In any event, you need felt and you need to measure out how many 'squares' you'll need. (1 square = 100 sq. ft. of roof.) So, like me, if you have a 30' x 15' roof = 450 sq. ft, it takes 3 packs to do 1 square, ie., it takes 3 packs to do 100 sq. ft.. Thus, I needed only 14 packs but I carried up 15 (to account for 10% waste.) The reason I still had 1 extra is because I didn't figure in the area of a couple of skylights. I included that area in my calculations, that's all. No biggie. Take 450, divide by 100, then multiply by 3 and add 10% more for waste (assuming you don't have any skylights like me!) That will tell you how many 'bundles' you need.
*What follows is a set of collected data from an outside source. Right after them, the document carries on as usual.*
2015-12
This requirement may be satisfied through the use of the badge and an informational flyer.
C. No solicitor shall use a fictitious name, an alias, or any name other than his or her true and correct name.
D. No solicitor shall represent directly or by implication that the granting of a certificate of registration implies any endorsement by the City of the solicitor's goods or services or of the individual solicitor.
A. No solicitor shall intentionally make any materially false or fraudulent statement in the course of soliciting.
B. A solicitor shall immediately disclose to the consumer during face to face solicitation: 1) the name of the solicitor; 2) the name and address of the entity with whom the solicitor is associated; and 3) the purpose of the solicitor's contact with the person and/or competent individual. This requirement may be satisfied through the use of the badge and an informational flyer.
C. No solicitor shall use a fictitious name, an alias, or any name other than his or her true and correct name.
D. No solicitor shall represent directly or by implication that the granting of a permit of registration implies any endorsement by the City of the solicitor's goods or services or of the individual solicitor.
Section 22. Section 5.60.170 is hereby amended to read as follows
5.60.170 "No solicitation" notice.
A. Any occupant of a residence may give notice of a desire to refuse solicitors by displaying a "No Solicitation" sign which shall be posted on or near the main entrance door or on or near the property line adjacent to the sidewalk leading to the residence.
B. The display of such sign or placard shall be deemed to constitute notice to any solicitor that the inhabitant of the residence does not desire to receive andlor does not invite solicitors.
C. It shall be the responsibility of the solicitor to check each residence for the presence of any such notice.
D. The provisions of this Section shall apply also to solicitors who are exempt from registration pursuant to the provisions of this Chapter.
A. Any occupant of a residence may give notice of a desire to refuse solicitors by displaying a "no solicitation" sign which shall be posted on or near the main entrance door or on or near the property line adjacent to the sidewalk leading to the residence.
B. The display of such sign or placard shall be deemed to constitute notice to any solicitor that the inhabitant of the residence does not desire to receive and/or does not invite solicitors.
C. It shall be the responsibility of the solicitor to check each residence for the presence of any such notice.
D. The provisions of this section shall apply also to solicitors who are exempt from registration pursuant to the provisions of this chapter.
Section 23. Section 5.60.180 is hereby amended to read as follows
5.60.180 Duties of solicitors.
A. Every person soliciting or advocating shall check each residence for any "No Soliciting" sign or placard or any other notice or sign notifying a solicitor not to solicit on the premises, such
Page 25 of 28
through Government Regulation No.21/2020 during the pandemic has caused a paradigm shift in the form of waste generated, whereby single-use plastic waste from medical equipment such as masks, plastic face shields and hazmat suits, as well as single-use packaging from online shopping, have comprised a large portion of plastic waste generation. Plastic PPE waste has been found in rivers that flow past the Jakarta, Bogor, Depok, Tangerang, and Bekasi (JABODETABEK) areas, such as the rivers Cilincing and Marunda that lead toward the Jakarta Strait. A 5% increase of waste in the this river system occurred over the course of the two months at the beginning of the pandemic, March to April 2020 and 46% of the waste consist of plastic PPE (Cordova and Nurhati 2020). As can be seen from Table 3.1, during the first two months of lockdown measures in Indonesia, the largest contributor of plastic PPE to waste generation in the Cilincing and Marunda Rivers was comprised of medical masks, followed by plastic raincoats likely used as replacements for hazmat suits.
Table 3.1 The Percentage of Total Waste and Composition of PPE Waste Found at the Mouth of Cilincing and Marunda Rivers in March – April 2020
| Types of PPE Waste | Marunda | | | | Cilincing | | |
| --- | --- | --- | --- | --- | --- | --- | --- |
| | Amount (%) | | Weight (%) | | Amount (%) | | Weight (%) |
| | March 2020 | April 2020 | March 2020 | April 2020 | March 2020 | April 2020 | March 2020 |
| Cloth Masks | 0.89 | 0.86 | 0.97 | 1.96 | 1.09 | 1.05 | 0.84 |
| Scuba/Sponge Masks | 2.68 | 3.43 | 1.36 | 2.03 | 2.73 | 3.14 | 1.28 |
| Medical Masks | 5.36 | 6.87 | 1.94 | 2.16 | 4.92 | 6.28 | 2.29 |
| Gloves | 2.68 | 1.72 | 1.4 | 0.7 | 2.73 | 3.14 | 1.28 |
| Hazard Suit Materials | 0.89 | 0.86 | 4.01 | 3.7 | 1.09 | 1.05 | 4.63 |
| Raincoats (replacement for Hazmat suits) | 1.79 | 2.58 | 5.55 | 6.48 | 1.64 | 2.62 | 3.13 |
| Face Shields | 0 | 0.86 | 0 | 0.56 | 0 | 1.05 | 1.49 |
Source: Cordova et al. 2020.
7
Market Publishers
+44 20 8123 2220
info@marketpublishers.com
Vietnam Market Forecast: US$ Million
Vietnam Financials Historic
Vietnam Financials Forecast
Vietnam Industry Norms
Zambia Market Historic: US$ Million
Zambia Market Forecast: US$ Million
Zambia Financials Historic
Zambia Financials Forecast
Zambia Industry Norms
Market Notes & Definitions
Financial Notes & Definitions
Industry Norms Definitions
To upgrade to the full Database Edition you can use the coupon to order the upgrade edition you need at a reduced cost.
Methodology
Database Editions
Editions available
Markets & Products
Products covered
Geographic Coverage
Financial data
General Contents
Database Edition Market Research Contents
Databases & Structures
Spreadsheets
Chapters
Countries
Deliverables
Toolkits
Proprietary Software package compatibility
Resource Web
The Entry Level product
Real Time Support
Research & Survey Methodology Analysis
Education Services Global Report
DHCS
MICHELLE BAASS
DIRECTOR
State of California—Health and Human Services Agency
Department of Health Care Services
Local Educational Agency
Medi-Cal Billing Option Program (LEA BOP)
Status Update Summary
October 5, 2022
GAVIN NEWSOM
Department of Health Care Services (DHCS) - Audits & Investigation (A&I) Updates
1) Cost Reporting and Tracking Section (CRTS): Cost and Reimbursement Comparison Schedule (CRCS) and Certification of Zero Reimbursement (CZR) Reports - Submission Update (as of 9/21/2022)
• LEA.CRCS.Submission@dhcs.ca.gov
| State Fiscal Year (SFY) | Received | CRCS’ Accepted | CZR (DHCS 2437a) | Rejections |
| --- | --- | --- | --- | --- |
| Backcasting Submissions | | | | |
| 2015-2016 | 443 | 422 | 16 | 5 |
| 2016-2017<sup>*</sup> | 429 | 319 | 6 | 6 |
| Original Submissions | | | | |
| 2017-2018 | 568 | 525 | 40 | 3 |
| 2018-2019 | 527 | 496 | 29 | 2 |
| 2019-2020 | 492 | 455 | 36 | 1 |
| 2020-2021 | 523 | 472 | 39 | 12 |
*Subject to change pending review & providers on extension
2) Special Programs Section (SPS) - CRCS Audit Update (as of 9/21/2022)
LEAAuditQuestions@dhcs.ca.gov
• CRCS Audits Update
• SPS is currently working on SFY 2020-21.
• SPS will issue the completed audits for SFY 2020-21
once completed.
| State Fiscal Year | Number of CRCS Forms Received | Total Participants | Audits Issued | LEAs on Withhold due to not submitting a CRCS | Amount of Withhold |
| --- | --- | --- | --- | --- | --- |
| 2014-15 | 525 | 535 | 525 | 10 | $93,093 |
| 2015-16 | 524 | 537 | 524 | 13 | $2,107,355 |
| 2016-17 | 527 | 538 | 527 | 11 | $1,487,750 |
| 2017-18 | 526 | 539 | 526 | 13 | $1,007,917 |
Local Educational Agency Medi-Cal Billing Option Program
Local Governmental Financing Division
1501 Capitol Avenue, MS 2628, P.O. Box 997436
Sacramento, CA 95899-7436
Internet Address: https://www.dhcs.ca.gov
Next, you need to figure if you need any Snow & Ice shield. It's a rubbery membrane that's usually layed on the lower edge of the roofline to help prevent ice damming in cold regions. If you have an attic, and it's unfinished, consider having your soffits vented AND a ridge vent installed. (Have a pro or someone who's familiar w/this type of work do it.) In EITHER situation, if you live in a cold region, lay one row at your eaves line.
Next, you need to chalk lines. It's too wordy for me to describe so I've included a couple of roofing links. DoItYourself Roofing Project (start with the Introduction under How To Build A Roof anyways because it would be useful to have a well-rounded background on roofing, in general, before you start ripping and nailing), and Hometime Roofing Project. There are certainly MORE WEB sites but this should get you started. Of course, if you know someone who does roofing, or is a general carpenter, buy their time to do the soffit and ridge vent work (if you decide you need it), and install the Snow & Ice shield (if you live in a cold climate region), and chalk your lines. If you don't get it right, your roof will look silly.
A few small tips: Save any 'cut tabs' for the ridge capping. Cut the backs; NOT the fronts. (Get a pack of blades for your utility knife.) Buy yourself a 'triangle'. Never use a shingle that's less than 6". (Do some math if you have to to see how small of a piece you'll end up with in a row.) READ all the material first, and then again, so you don't miss something. It's the kind of job that pays to know some things in ADVANCE of what you're doing.
I could go on and on but my fingers are getting tired. Again, based on the 'wording' of your Post, it would pay to have someone who's done a roof or 2 before guide you. Others will add more, I'm sure! My best to ya and hope this helps.